Segment Open

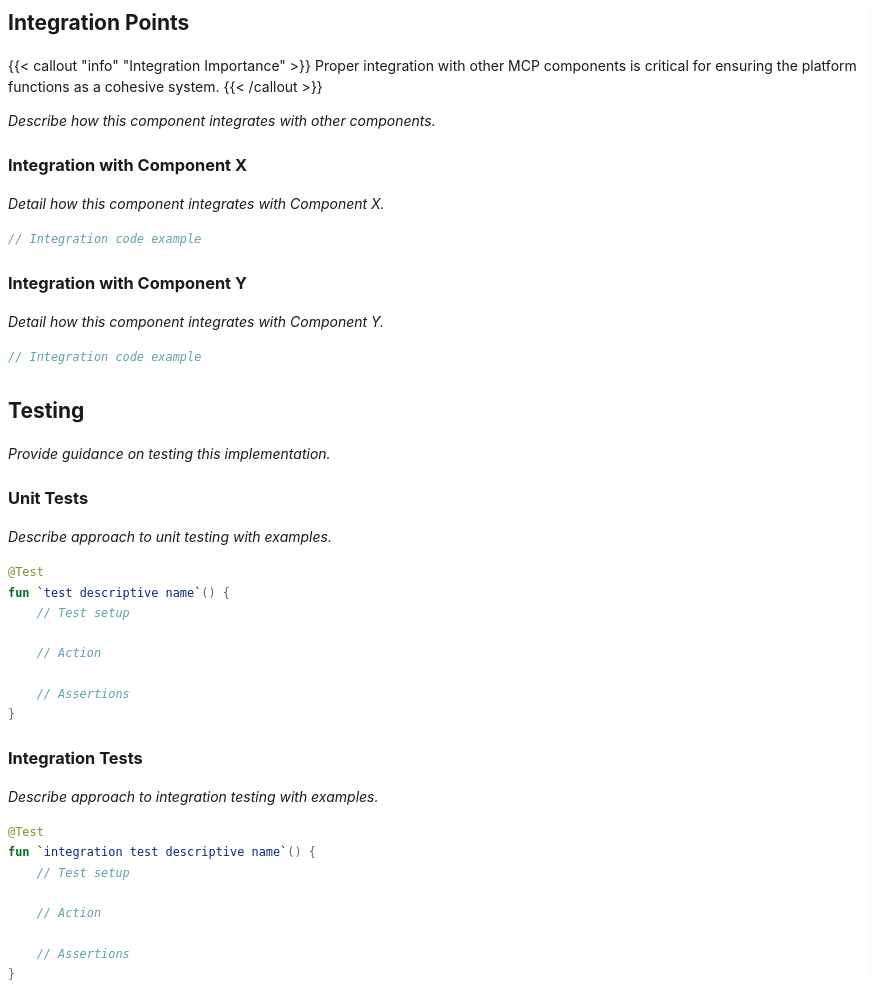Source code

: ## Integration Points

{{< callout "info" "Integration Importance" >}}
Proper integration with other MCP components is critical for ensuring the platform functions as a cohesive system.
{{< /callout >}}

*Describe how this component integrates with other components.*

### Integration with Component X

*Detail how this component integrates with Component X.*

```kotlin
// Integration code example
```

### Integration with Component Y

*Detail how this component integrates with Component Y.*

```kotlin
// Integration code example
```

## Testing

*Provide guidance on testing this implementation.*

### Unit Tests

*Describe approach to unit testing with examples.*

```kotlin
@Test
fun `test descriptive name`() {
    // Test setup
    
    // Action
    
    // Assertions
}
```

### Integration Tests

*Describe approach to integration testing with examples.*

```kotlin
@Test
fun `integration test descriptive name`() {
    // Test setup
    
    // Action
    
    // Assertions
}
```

Segment Closed

- **The problem**
In the records above, find each line that mentions the word "name", and copy it.

- **Solution**
fun `test descriptive name`() {
fun `integration test descriptive name`() {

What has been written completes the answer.